**WHAT THE EXERCISE ASKS:** In full and without alteration, print the entries.

**RECORDS TO PROCESS:**
##############################

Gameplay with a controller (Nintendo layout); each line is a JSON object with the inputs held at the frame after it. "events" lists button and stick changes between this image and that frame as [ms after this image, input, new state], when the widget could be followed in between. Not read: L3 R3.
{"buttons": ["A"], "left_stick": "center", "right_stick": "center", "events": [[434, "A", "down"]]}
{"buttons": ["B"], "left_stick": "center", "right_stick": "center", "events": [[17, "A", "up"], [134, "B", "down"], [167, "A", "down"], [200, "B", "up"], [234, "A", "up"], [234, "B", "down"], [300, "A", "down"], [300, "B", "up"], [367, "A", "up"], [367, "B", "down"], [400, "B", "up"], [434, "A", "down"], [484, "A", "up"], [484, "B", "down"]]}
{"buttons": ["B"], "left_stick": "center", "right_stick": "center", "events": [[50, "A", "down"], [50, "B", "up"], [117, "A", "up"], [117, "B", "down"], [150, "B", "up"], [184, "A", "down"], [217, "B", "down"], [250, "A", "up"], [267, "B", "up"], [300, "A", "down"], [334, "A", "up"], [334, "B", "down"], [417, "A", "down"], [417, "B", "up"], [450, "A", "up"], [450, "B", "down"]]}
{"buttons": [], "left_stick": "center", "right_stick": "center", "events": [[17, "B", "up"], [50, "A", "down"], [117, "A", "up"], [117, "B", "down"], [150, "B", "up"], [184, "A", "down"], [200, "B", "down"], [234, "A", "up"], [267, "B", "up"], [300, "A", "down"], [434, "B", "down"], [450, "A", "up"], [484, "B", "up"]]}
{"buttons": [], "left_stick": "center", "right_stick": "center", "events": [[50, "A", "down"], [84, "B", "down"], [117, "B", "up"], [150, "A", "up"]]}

##############################

**OUTPUT OF THE TASK:**
Gameplay with a controller (Nintendo layout); each line is a JSON object with the inputs held at the frame after it. "events" lists button and stick changes between this image and that frame as [ms after this image, input, new state], when the widget could be followed in between. Not read: L3 R3.
{"buttons": ["A"], "left_stick": "center", "right_stick": "center", "events": [[434, "A", "down"]]}
{"buttons": ["B"], "left_stick": "center", "right_stick": "center", "events": [[17, "A", "up"], [134, "B", "down"], [167, "A", "down"], [200, "B", "up"], [234, "A", "up"], [234, "B", "down"], [300, "A", "down"], [300, "B", "up"], [367, "A", "up"], [367, "B", "down"], [400, "B", "up"], [434, "A", "down"], [484, "A", "up"], [484, "B", "down"]]}
{"buttons": ["B"], "left_stick": "center", "right_stick": "center", "events": [[50, "A", "down"], [50, "B", "up"], [117, "A", "up"], [117, "B", "down"], [150, "B", "up"], [184, "A", "down"], [217, "B", "down"], [250, "A", "up"], [267, "B", "up"], [300, "A", "down"], [334, "A", "up"], [334, "B", "down"], [417, "A", "down"], [417, "B", "up"], [450, "A", "up"], [450, "B", "down"]]}
{"buttons": [], "left_stick": "center", "right_stick": "center", "events": [[17, "B", "up"], [50, "A", "down"], [117, "A", "up"], [117, "B", "down"], [150, "B", "up"], [184, "A", "down"], [200, "B", "down"], [234, "A", "up"], [267, "B", "up"], [300, "A", "down"], [434, "B", "down"], [450, "A", "up"], [484, "B", "up"]]}
{"buttons": [], "left_stick": "center", "right_stick": "center", "events": [[50, "A", "down"], [84, "B", "down"], [117, "B", "up"], [150, "A", "up"]]}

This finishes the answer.